(Images with keypoint coordinates)
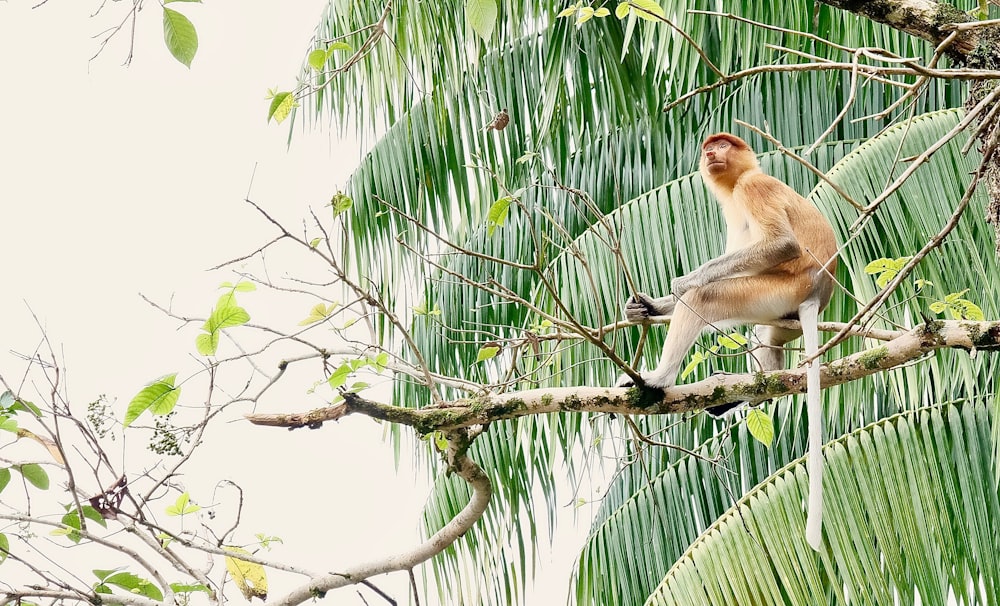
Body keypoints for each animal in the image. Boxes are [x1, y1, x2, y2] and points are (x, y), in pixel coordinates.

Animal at [624, 133, 836, 552]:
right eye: (710, 146)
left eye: (722, 145)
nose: (710, 154)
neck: (739, 180)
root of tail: (817, 295)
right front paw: (648, 306)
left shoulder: (754, 188)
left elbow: (782, 245)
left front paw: (685, 282)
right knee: (766, 343)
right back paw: (755, 386)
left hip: (778, 290)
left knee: (709, 296)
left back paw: (658, 380)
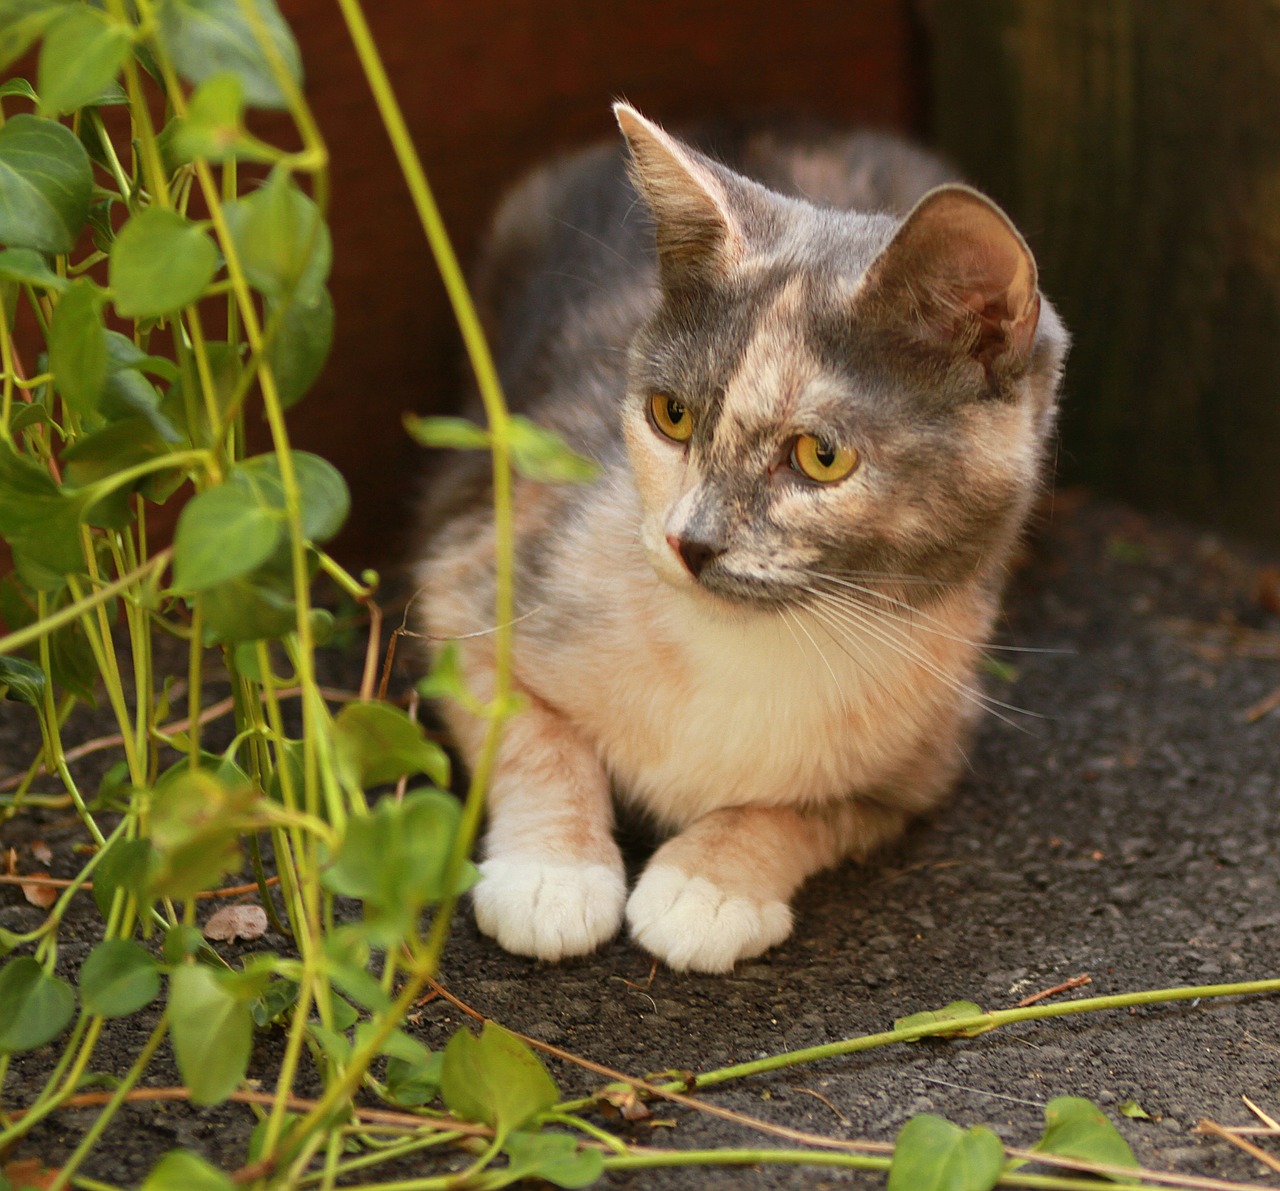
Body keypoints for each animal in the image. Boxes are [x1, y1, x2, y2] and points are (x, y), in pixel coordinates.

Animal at [414, 106, 1064, 968]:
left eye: (822, 456)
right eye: (671, 414)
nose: (689, 541)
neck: (749, 647)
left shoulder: (927, 758)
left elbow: (809, 809)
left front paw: (711, 883)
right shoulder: (471, 563)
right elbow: (525, 727)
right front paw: (553, 872)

ASSIGNED TASK: Every line of the data should be transcribed exactly. Omit the images.

PROBLEM SOLUTION:
Body keypoints for each animal in the image. Boxes are [x1, y1, x2, y2] and points are (x, y), in pixel coordinates.

Animal at [624, 133, 836, 552]:
right eye: (710, 146)
left eye: (722, 145)
nose: (710, 154)
neck: (739, 180)
root of tail: (817, 295)
right front paw: (648, 306)
left shoulder: (754, 188)
left elbow: (782, 245)
left front paw: (685, 282)
right knee: (766, 343)
right back paw: (755, 386)
left hip: (778, 290)
left knee: (709, 296)
left back paw: (658, 380)
Body keypoints for each animal in the image. Boxes are [x1, y1, x2, y2] and points are (x, y), in pixel coordinates.

Animal at [414, 106, 1064, 968]:
left eye: (822, 456)
right eye: (671, 414)
nose: (689, 541)
neck: (749, 647)
left shoulder: (927, 758)
left elbow: (809, 809)
left front paw: (711, 883)
right shoulder: (471, 563)
right elbow: (525, 727)
right front paw: (553, 872)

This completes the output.